-- ÜBUNGSAUFGABEN --
(A) Gib aus dem Interview über die neue Moschee in Lustenau den Abschnitt von "Kemal Cansiz: Ich" bis einschließlich "im Holzbau führend." wortgetreu wieder.
(B) Welches Erdbeben hat Kemal Cansiz laut dem Interview über die neue Moschee in Lustenau als Kind erlebt?
(C) Knüpfe an das Interview über die neue Moschee in Lustenau an und führe es im Anschluss an seinen letzten Satz weiter.

Der junge, muslimische Architekt Kemal Cansiz (1994) aus Dornbirn plant mit Architekt Joachim Specht eine neue Moschee für ATIB Lustenau. Hans Rapp sprach mit ihm über Moscheen, Kirchen, islamische und Vorarlberger Architektur und das Projekt der neuen Moschee.

Sie haben unter anderem in Tokio Architektur studiert. Was hat Sie nach Tokio geführt?

Kemal Cansiz: Ich habe als Kind das große Marmara-Erdbeben in der Türkei 1999 erlebt, bei dem sehr viele Menschen ums Leben gekommen sind. Unter anderem auch Bekannte und Verwandte von mir. Das hat mich damals als Kind mit fünf Jahren sehr berührt. Da machte ich mir Überlegungen zum erdbebensicheren und menschengerechten Bauen. In diesen Bereichen sind die Japaner Vorreiter. Es gibt sehr dicht besiedelte Gebiete und die Häuser haben zugleich kleine Gärten. Es gibt auch große Parks. Tokyo ist eine Stadt, in der man extreme Pole zu sehen bekommt. Darüber hinaus sind die Japaner im Holzbau führend.

Wie sind Sie zum Projekt „Kulturzentrum und Moschee Lustenau“ (KUM) gekommen?

Kemal Cansiz: Es war schon immer mein Wunsch, eine Moschee zu gestalten. Mein Studium hat sich in der türkisch-muslimischen Gemeinschaft herumgesprochen. Ich habe auch einen Onkel in Lustenau, der hier sehr präsent ist. Über seine Kontakte zum Vorstand kam es zu einem Kennenlernen und einem Gespräch. Der Verein dachte schon länger an einen Neubau. Ich arbeitete knapp zwei Jahr lang ehrenamtlich Tag und Nacht an den Wochenenden und an den Abenden. Kurz vor der Baueingabe und der Intensivierung der Kontakte mit den Behörden habe ich bemerkt, dass das nicht mehr geht. So habe ich Jochen Specht kennengelernt und treibe das Projekt gemeinsam mit ihm als Projektgemeinschaft voran.

Was ist denn der Unterschied zwischen einer Kirche und einer Moschee?

-- ZU PRÜFENDE DATEN --

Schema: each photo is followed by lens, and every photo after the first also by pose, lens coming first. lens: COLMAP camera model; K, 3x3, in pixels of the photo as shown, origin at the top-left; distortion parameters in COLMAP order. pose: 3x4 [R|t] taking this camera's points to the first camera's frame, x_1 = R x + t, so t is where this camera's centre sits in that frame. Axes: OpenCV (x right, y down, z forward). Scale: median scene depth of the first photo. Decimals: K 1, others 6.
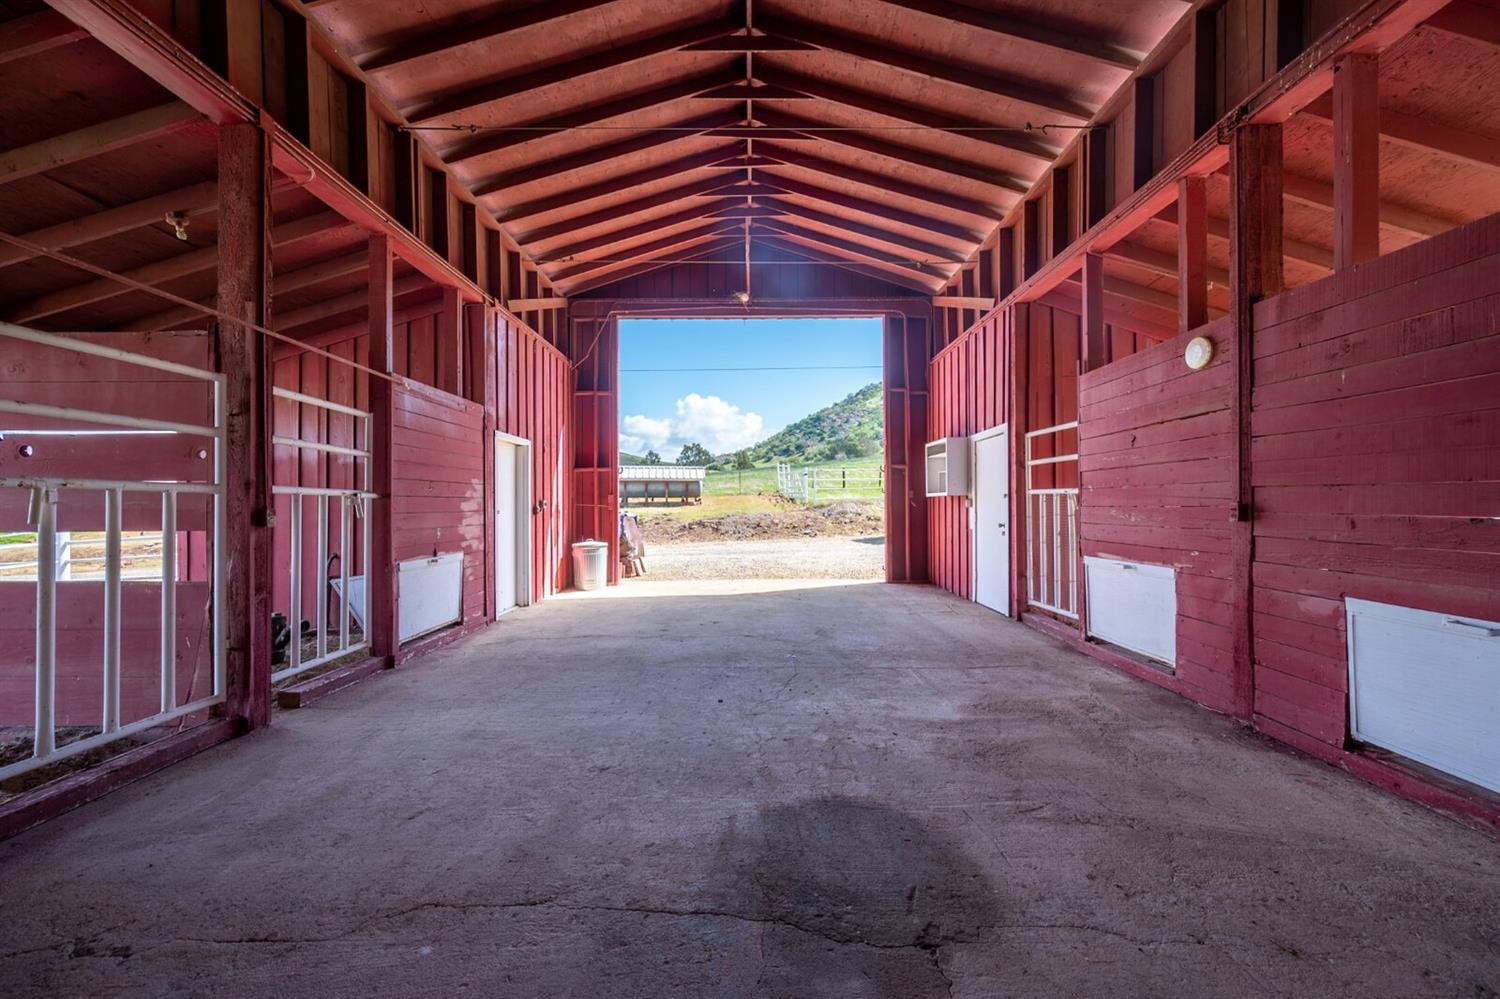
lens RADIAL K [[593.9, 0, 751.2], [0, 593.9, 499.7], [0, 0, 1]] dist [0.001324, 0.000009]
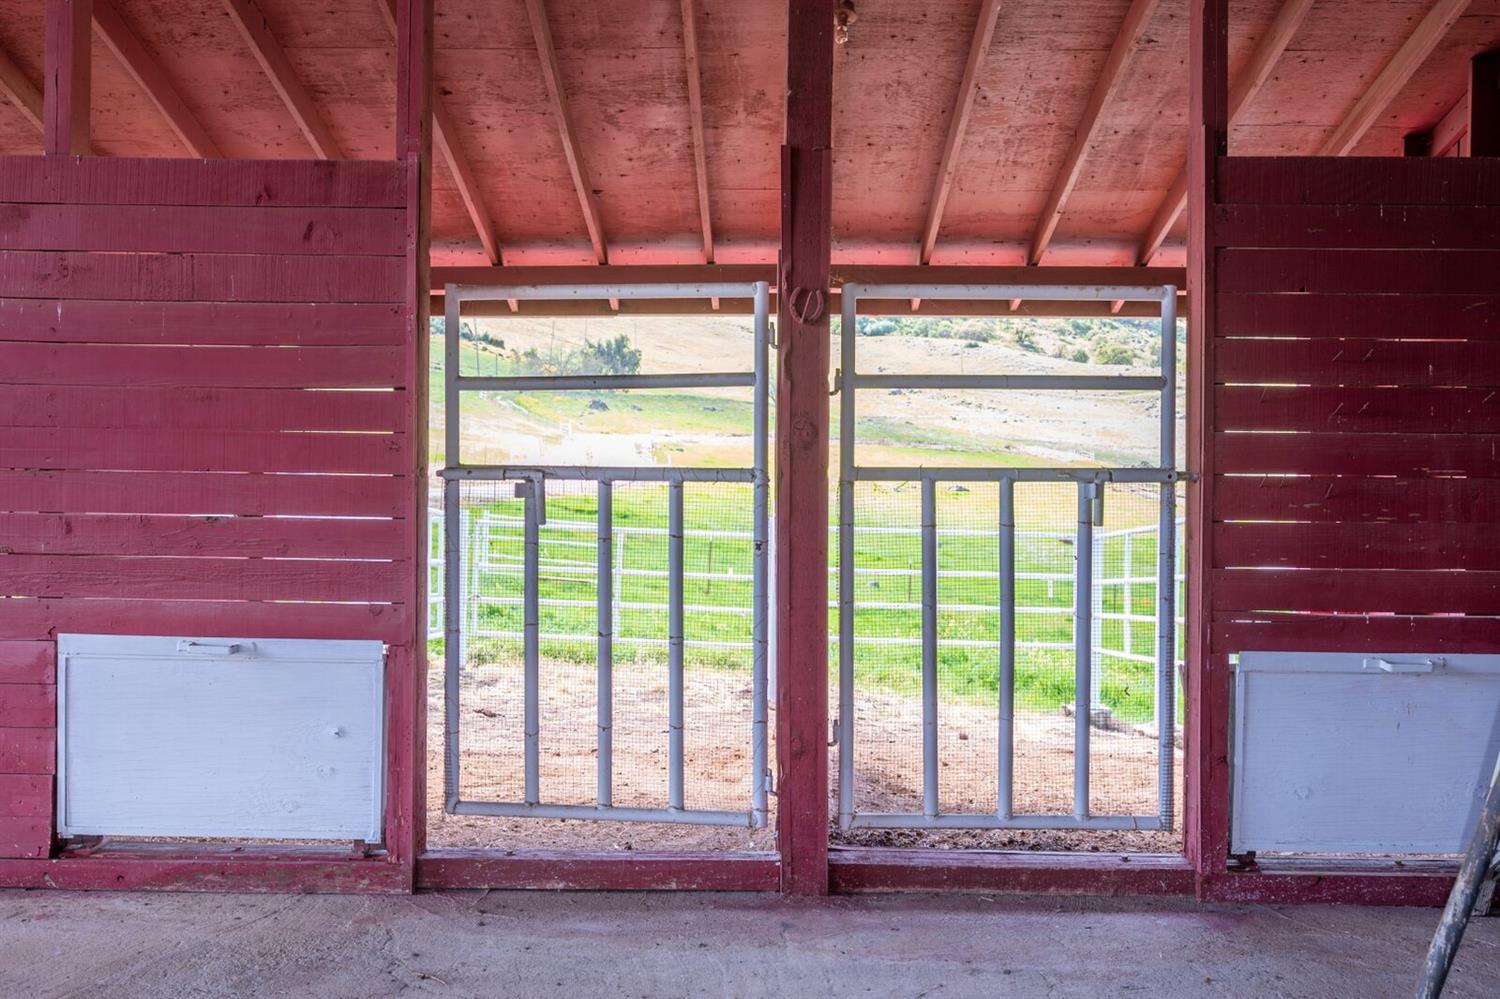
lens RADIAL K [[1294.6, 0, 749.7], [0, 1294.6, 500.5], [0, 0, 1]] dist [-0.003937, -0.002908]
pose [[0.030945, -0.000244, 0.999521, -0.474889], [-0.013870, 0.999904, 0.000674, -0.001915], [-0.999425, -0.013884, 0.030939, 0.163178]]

==

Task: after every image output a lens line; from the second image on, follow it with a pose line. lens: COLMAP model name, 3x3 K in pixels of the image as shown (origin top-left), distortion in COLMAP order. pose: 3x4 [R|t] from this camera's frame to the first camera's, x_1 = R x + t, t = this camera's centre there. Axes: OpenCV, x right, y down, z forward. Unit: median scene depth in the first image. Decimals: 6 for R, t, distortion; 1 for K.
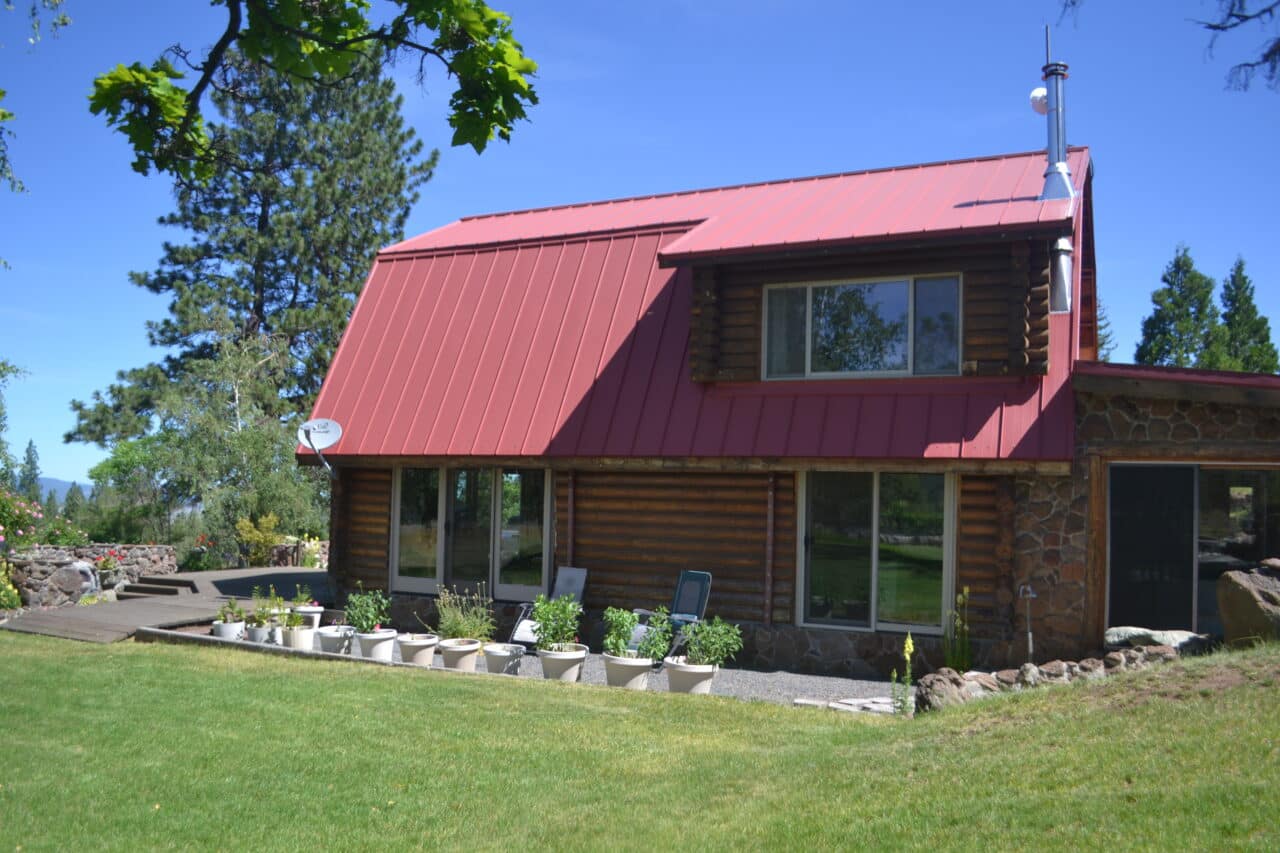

--

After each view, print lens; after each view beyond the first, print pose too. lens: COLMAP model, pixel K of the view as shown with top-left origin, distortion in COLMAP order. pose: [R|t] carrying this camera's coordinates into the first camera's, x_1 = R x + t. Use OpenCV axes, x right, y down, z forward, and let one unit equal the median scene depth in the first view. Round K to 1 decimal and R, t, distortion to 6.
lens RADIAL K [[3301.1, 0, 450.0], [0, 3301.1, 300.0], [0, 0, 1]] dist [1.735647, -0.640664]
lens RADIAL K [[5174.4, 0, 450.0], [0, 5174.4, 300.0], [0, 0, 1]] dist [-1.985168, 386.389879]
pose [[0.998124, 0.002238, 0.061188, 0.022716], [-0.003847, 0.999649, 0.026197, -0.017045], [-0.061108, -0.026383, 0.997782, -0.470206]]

-- LÖSUNGEN --
(A)
Kemal Cansiz: Ich habe als Kind das große Marmara-Erdbeben in der Türkei 1999 erlebt, bei dem sehr viele Menschen ums Leben gekommen sind. Unter anderem auch Bekannte und Verwandte von mir. Das hat mich damals als Kind mit fünf Jahren sehr berührt. Da machte ich mir Überlegungen zum erdbebensicheren und menschengerechten Bauen. In diesen Bereichen sind die Japaner Vorreiter. Es gibt sehr dicht besiedelte Gebiete und die Häuser haben zugleich kleine Gärten. Es gibt auch große Parks. Tokyo ist eine Stadt, in der man extreme Pole zu sehen bekommt. Darüber hinaus sind die Japaner im Holzbau führend.

(B) Das große Marmara-Erdbeben in der Türkei im Jahr 1999.

(C)
Kemal Cansiz: Es gibt sehr viele Gemeinsamkeiten und einige wenige Unterschiede. Wenn ich eine Moschee und eine Kirche betrachte, sehe ich, dass sich die Kirche baulich kompakter in die Höhe streckt. Eine Moschee verbreitet sich – abgesehen von den Türmen – eher in die Fläche. Auch innen gibt es viele Gemeinsamkeiten: das Spirituelle, das Spiel von Licht und Schatten. Wenn man in eine Moschee hineinkommt, zieht man sich erst einmal die Schuhe aus. Dadurch entsteht bei mir der Eindruck, ich bin an einem wohnlichen Ort. Das ist wie zuhause. In eine Kirche komme ich hinein und plötzlich entsteht durch die Sakralarchitektur ein „Wow“-Effekt und ich bin direkt im Geschehen. Dadurch ist die Kirche sehr öffentlich geprägt.

Dürfen auch Nicht-Muslime die Moschee betreten?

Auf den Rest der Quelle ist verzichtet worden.